Entity & Concept Extraction
After facts are extracted from sources, the system identifies the entities and concepts mentioned within each fact. This per-fact extraction is what connects raw evidence to the knowledge graph's structural nodes.
Entities vs. concepts
The system distinguishes two fundamental categories:
Entities
Entities are specific, named real-world things:
- People — "Albert Einstein", "Marie Curie"
- Organizations — "NASA", "World Health Organization"
- Locations — "Paris", "Mount Everest"
- Publications — "Nature", "The Lancet"
Entities have proper names and refer to unique, identifiable things in the world.
Concepts
Concepts are abstract topics, ideas, techniques, or phenomena:
- "photosynthesis", "machine learning", "democratic governance"
- "quantum entanglement", "supply chain management"
- "cognitive behavioral therapy", "pyramid construction techniques"
Concepts describe categories, processes, theories, or subjects that can be explored and discussed.
Per-fact extraction
Entity and concept extraction happens per-fact — for each individual fact, the LLM lists which entities and concepts are mentioned in that specific fact. This per-fact granularity is a deliberate design choice that dramatically reduces hallucinated cross-fact associations.
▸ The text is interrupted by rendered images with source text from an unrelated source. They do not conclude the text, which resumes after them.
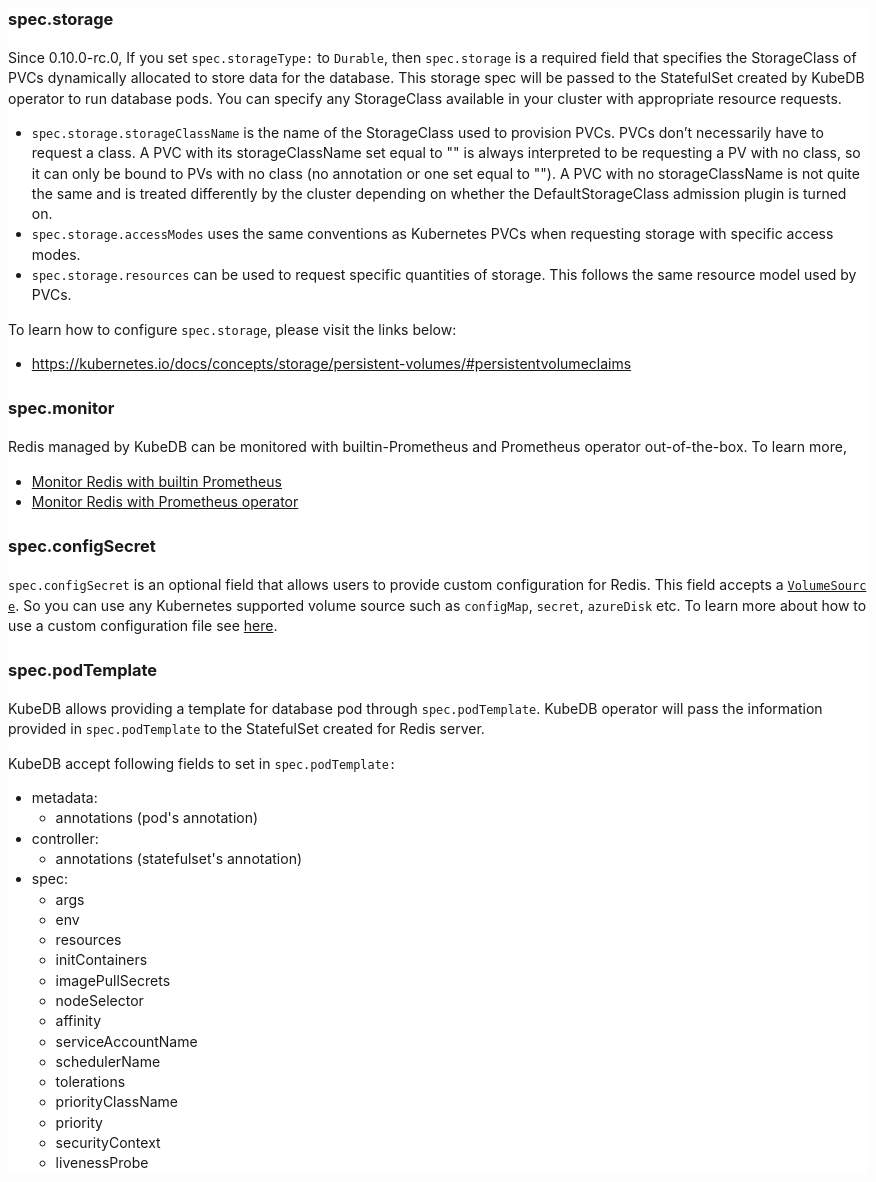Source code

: 
### spec.storage

Since 0.10.0-rc.0, If you set `spec.storageType:` to `Durable`, then  `spec.storage` is a required field that specifies the StorageClass of PVCs dynamically allocated to store data for the database. This storage spec will be passed to the StatefulSet created by KubeDB operator to run database pods. You can specify any StorageClass available in your cluster with appropriate resource requests.

- `spec.storage.storageClassName` is the name of the StorageClass used to provision PVCs. PVCs don’t necessarily have to request a class. A PVC with its storageClassName set equal to "" is always interpreted to be requesting a PV with no class, so it can only be bound to PVs with no class (no annotation or one set equal to ""). A PVC with no storageClassName is not quite the same and is treated differently by the cluster depending on whether the DefaultStorageClass admission plugin is turned on.
- `spec.storage.accessModes` uses the same conventions as Kubernetes PVCs when requesting storage with specific access modes.
- `spec.storage.resources` can be used to request specific quantities of storage. This follows the same resource model used by PVCs.

To learn how to configure `spec.storage`, please visit the links below:

- https://kubernetes.io/docs/concepts/storage/persistent-volumes/#persistentvolumeclaims

### spec.monitor

Redis managed by KubeDB can be monitored with builtin-Prometheus and Prometheus operator out-of-the-box. To learn more,

- [Monitor Redis with builtin Prometheus](/docs/v2023.12.1-rc.1/guides/redis/monitoring/using-builtin-prometheus)
- [Monitor Redis with Prometheus operator](/docs/v2023.12.1-rc.1/guides/redis/monitoring/using-prometheus-operator)

### spec.configSecret

`spec.configSecret` is an optional field that allows users to provide custom configuration for Redis. This field accepts a [`VolumeSource`](https://github.com/kubernetes/api/blob/release-1.11/core/v1/types.go#L47). So you can use any Kubernetes supported volume source such as `configMap`, `secret`, `azureDisk` etc. To learn more about how to use a custom configuration file see [here](/docs/v2023.12.1-rc.1/guides/redis/configuration/using-config-file).

### spec.podTemplate

KubeDB allows providing a template for database pod through `spec.podTemplate`. KubeDB operator will pass the information provided in `spec.podTemplate` to the StatefulSet created for Redis server.

KubeDB accept following fields to set in `spec.podTemplate:`

- metadata:
  - annotations (pod's annotation)
- controller:
  - annotations (statefulset's annotation)
- spec:
  - args
  - env
  - resources
  - initContainers
  - imagePullSecrets
  - nodeSelector
  - affinity
  - serviceAccountName
  - schedulerName
  - tolerations
  - priorityClassName
  - priority
  - securityContext
  - livenessProbe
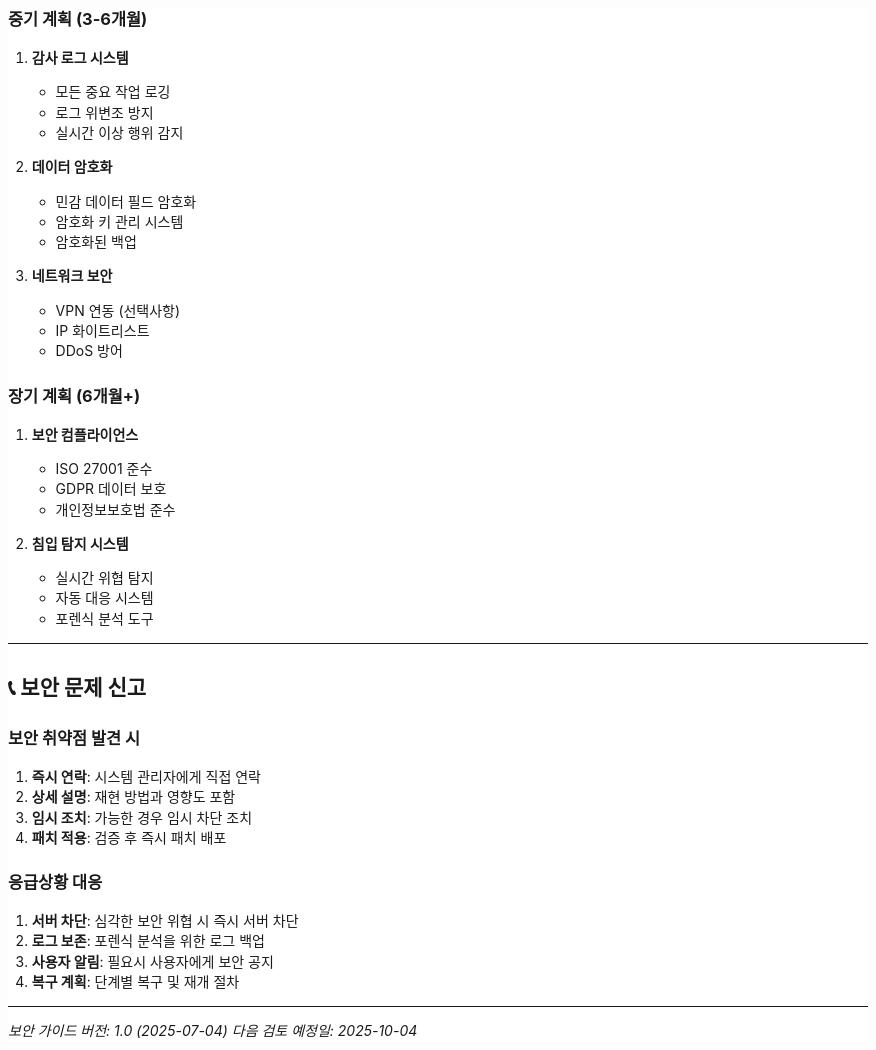 ### 중기 계획 (3-6개월)

1. **감사 로그 시스템**
   - 모든 중요 작업 로깅
   - 로그 위변조 방지
   - 실시간 이상 행위 감지

2. **데이터 암호화**
   - 민감 데이터 필드 암호화
   - 암호화 키 관리 시스템
   - 암호화된 백업

3. **네트워크 보안**
   - VPN 연동 (선택사항)
   - IP 화이트리스트
   - DDoS 방어

### 장기 계획 (6개월+)

1. **보안 컴플라이언스**
   - ISO 27001 준수
   - GDPR 데이터 보호
   - 개인정보보호법 준수

2. **침입 탐지 시스템**
   - 실시간 위협 탐지
   - 자동 대응 시스템
   - 포렌식 분석 도구

---

## 📞 보안 문제 신고

### 보안 취약점 발견 시

1. **즉시 연락**: 시스템 관리자에게 직접 연락
2. **상세 설명**: 재현 방법과 영향도 포함
3. **임시 조치**: 가능한 경우 임시 차단 조치
4. **패치 적용**: 검증 후 즉시 패치 배포

### 응급상황 대응

1. **서버 차단**: 심각한 보안 위협 시 즉시 서버 차단
2. **로그 보존**: 포렌식 분석을 위한 로그 백업
3. **사용자 알림**: 필요시 사용자에게 보안 공지
4. **복구 계획**: 단계별 복구 및 재개 절차

---

*보안 가이드 버전: 1.0 (2025-07-04)*
*다음 검토 예정일: 2025-10-04*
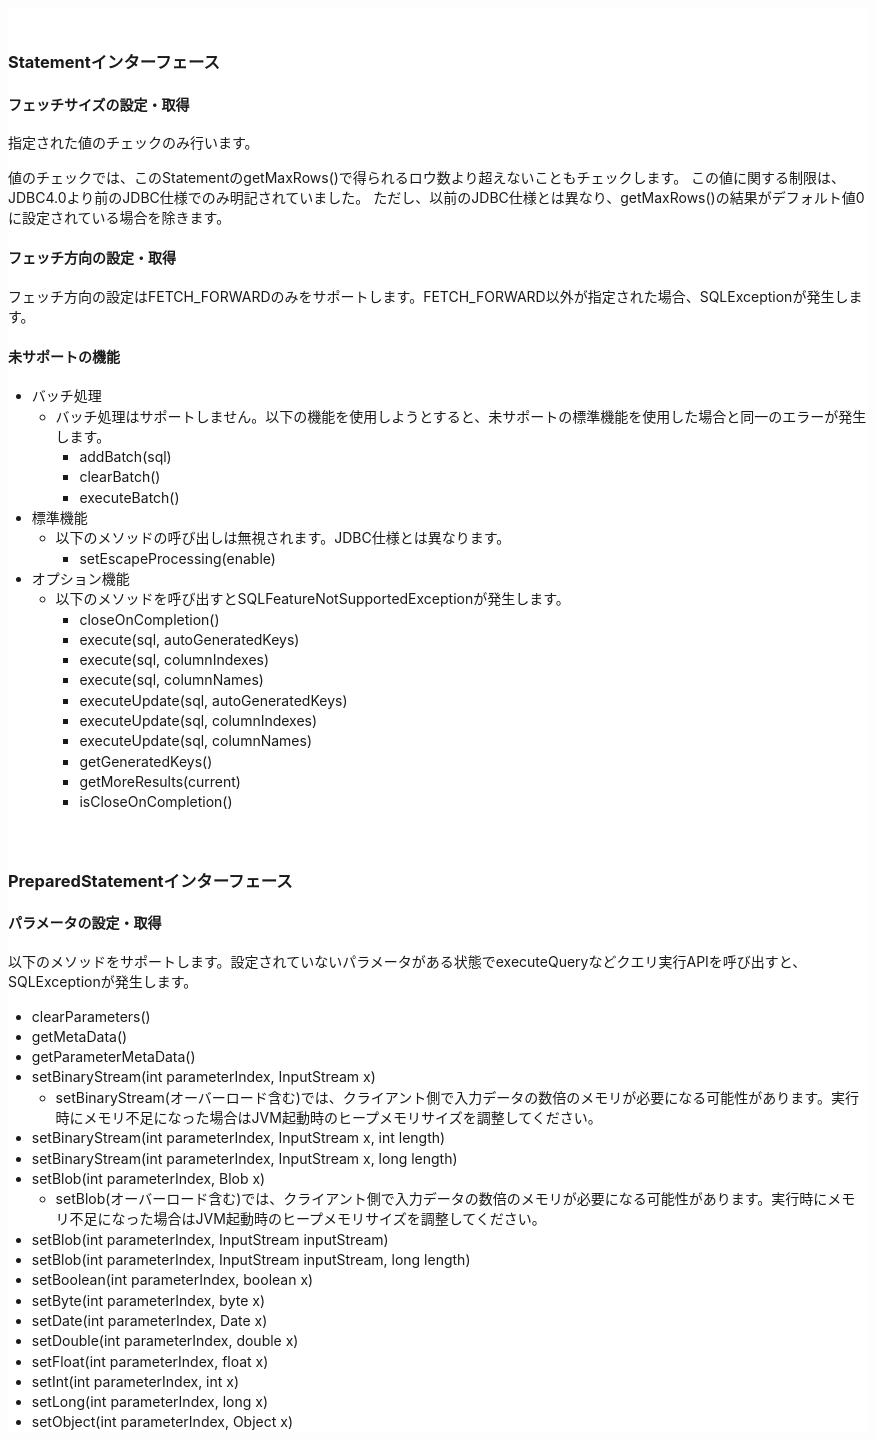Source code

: 　

### Statementインターフェース

#### フェッチサイズの設定・取得

指定された値のチェックのみ行います。

値のチェックでは、このStatementのgetMaxRows()で得られるロウ数より超えないこともチェックします。 この値に関する制限は、JDBC4.0より前のJDBC仕様でのみ明記されていました。 ただし、以前のJDBC仕様とは異なり、getMaxRows()の結果がデフォルト値0に設定されている場合を除きます。

#### フェッチ方向の設定・取得

フェッチ方向の設定はFETCH_FORWARDのみをサポートします。FETCH_FORWARD以外が指定された場合、SQLExceptionが発生します。

#### 未サポートの機能

-   バッチ処理
    -   バッチ処理はサポートしません。以下の機能を使用しようとすると、未サポートの標準機能を使用した場合と同一のエラーが発生します。
        -   addBatch(sql)
        -   clearBatch()
        -   executeBatch()
-   標準機能
    -   以下のメソッドの呼び出しは無視されます。JDBC仕様とは異なります。
        -   setEscapeProcessing(enable)
-   オプション機能
    -   以下のメソッドを呼び出すとSQLFeatureNotSupportedExceptionが発生します。
        -   closeOnCompletion()
        -   execute(sql, autoGeneratedKeys)
        -   execute(sql, columnIndexes)
        -   execute(sql, columnNames)
        -   executeUpdate(sql, autoGeneratedKeys)
        -   executeUpdate(sql, columnIndexes)
        -   executeUpdate(sql, columnNames)
        -   getGeneratedKeys()
        -   getMoreResults(current)
        -   isCloseOnCompletion()

　

### PreparedStatementインターフェース

#### パラメータの設定・取得

以下のメソッドをサポートします。設定されていないパラメータがある状態でexecuteQueryなどクエリ実行APIを呼び出すと、SQLExceptionが発生します。

-   clearParameters()
-   getMetaData()
-   getParameterMetaData()
-   setBinaryStream(int parameterIndex, InputStream x)
    -    setBinaryStream(オーバーロード含む)では、クライアント側で入力データの数倍のメモリが必要になる可能性があります。実行時にメモリ不足になった場合はJVM起動時のヒープメモリサイズを調整してください。
-   setBinaryStream(int parameterIndex, InputStream x, int length)
-   setBinaryStream(int parameterIndex, InputStream x, long length)
-   setBlob(int parameterIndex, Blob x)
    -    setBlob(オーバーロード含む)では、クライアント側で入力データの数倍のメモリが必要になる可能性があります。実行時にメモリ不足になった場合はJVM起動時のヒープメモリサイズを調整してください。
-   setBlob(int parameterIndex, InputStream inputStream)
-   setBlob(int parameterIndex, InputStream inputStream, long length)
-   setBoolean(int parameterIndex, boolean x)
-   setByte(int parameterIndex, byte x)
-   setDate(int parameterIndex, Date x)
-   setDouble(int parameterIndex, double x)
-   setFloat(int parameterIndex, float x)
-   setInt(int parameterIndex, int x)
-   setLong(int parameterIndex, long x)
-   setObject(int parameterIndex, Object x)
If extraction were done at the document level, the LLM might associate entities and concepts that appear in different paragraphs but have no actual relationship. By extracting per-fact, every entity-fact and concept-fact link is grounded in a specific, verifiable statement.
Extraction schema
For each extracted entity or concept, the system records:
| Field | Description |
|---|---|
| name | The entity or concept name (2-150 characters) |
| node_type | entity or concept |
| entity_subtype | For entities: person, organization, location, or publication |
| fact_indices | Which facts (by index) mention this entity/concept |
| aliases | Alternative names provided by the LLM |
| extraction_role | How the entity appears: mentioned, subject, or actor |
Validation rules
Extracted names go through validation to filter out noise:
- Length: Must be 2-150 characters
- No pure initials: Rejects patterns like "K. M. A."
- No citation artifacts: Filters out "et al." and similar academic citation fragments
- Alphabetic content: Must be >40% alphabetic characters (rejects mostly punctuation/numbers)
- No excessive repetition: Rejects names with repeated substrings
These rules ensure that only meaningful, well-formed entity and concept names enter the graph.
From extraction to seeds
Extracted entities and concepts don't become graph nodes directly. Instead, they become seeds — lightweight proto-nodes that accumulate facts over time. When a seed gathers enough evidence, it gets promoted to a full node in the knowledge graph.
This two-step process (extraction -> seed -> node) prevents the graph from being cluttered with nodes backed by only a single mention. It ensures every node in the graph has a meaningful factual base.